[Exercise] The pictures stay out. Please retype every line below exactly.

[Supplied material]
== Segment start ==

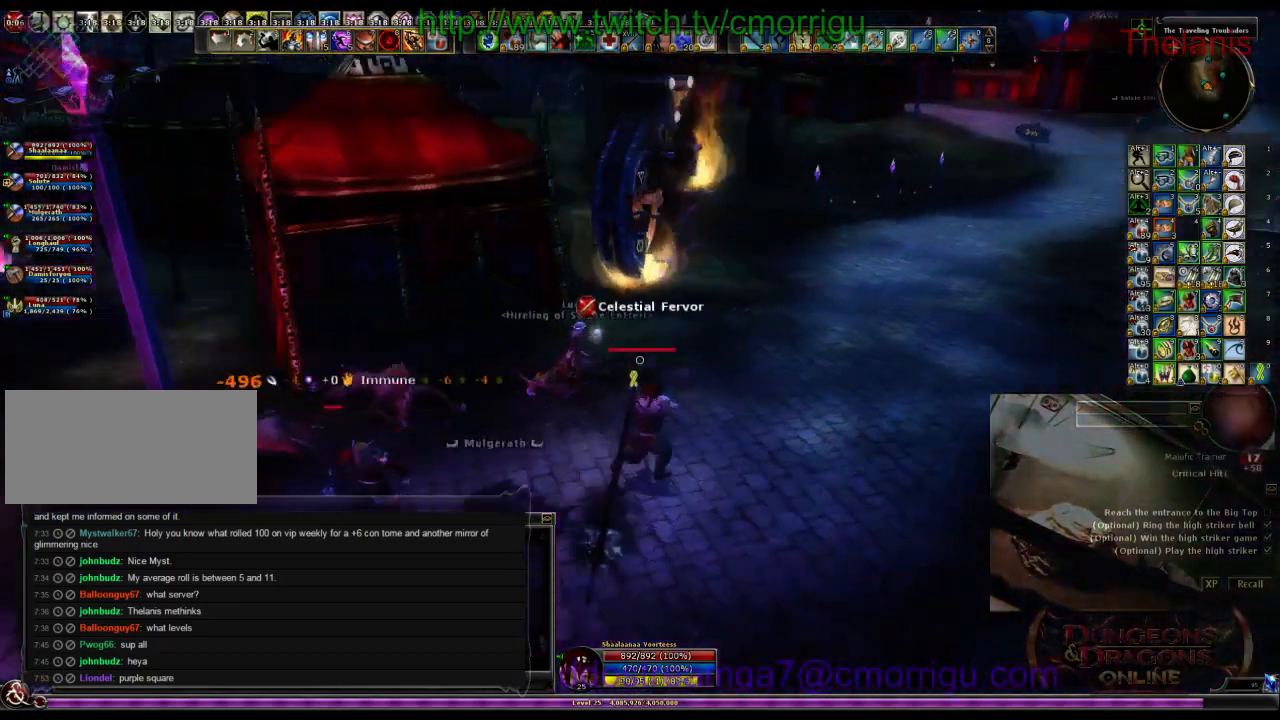
{"keys": [], "events": [[134, "w", "up"], [200, "d", "up"]]}
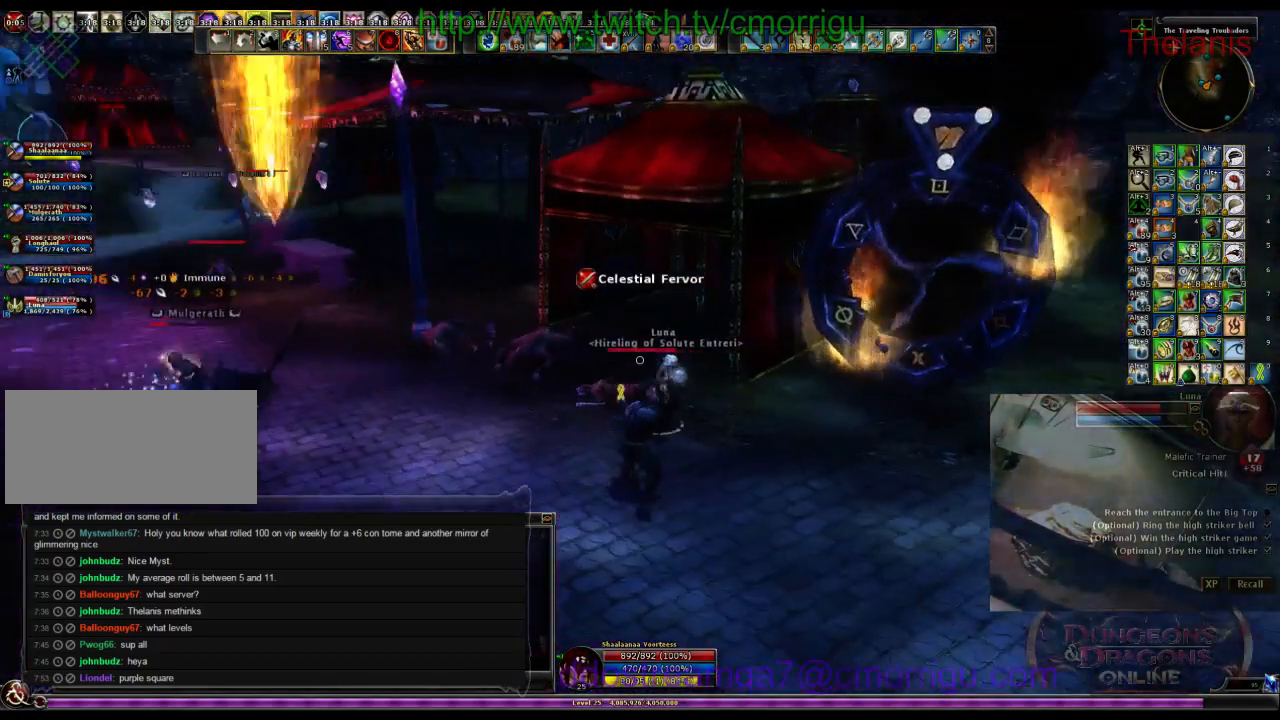
{"keys": [], "events": []}
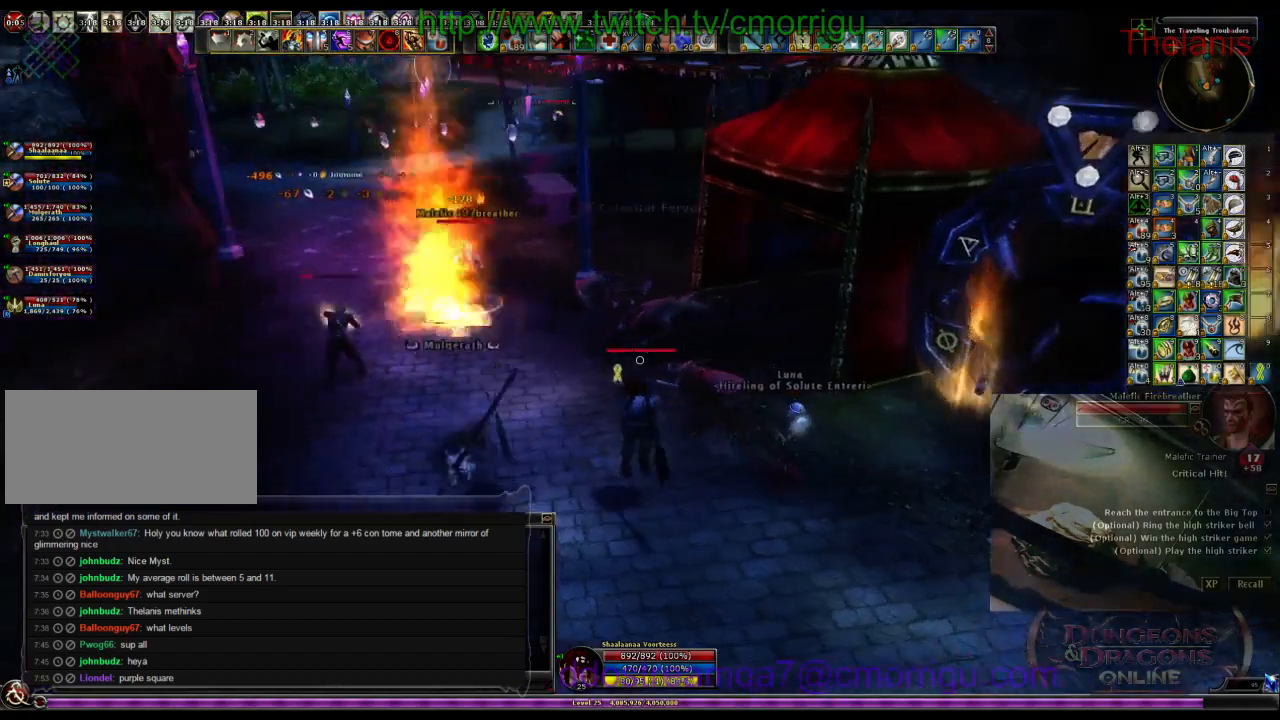
{"keys": ["a"], "events": [[434, "a", "down"]]}
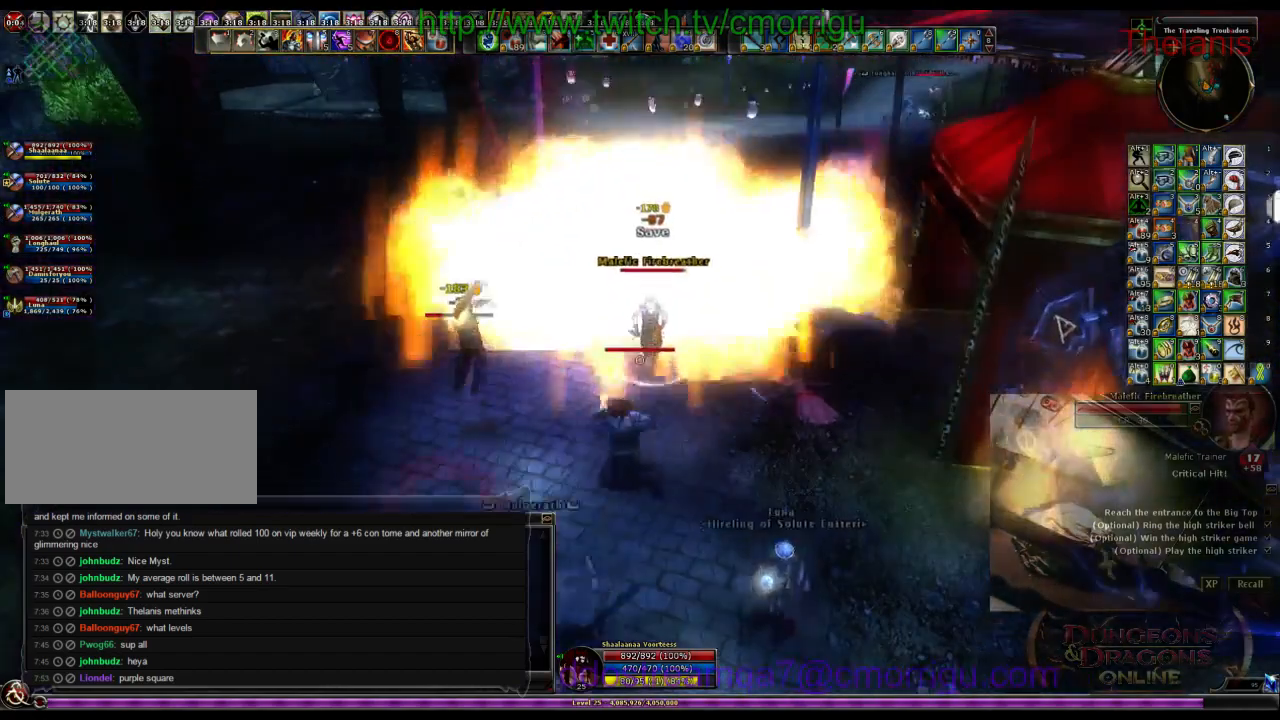
{"keys": [], "events": [[134, "1", "down"], [200, "a", "up"], [334, "1", "up"]]}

== Segment end ==

[Output for this task]
{"keys": [], "events": [[134, "w", "up"], [200, "d", "up"]]}
{"keys": [], "events": []}
{"keys": ["a"], "events": [[434, "a", "down"]]}
{"keys": [], "events": [[134, "1", "down"], [200, "a", "up"], [334, "1", "up"]]}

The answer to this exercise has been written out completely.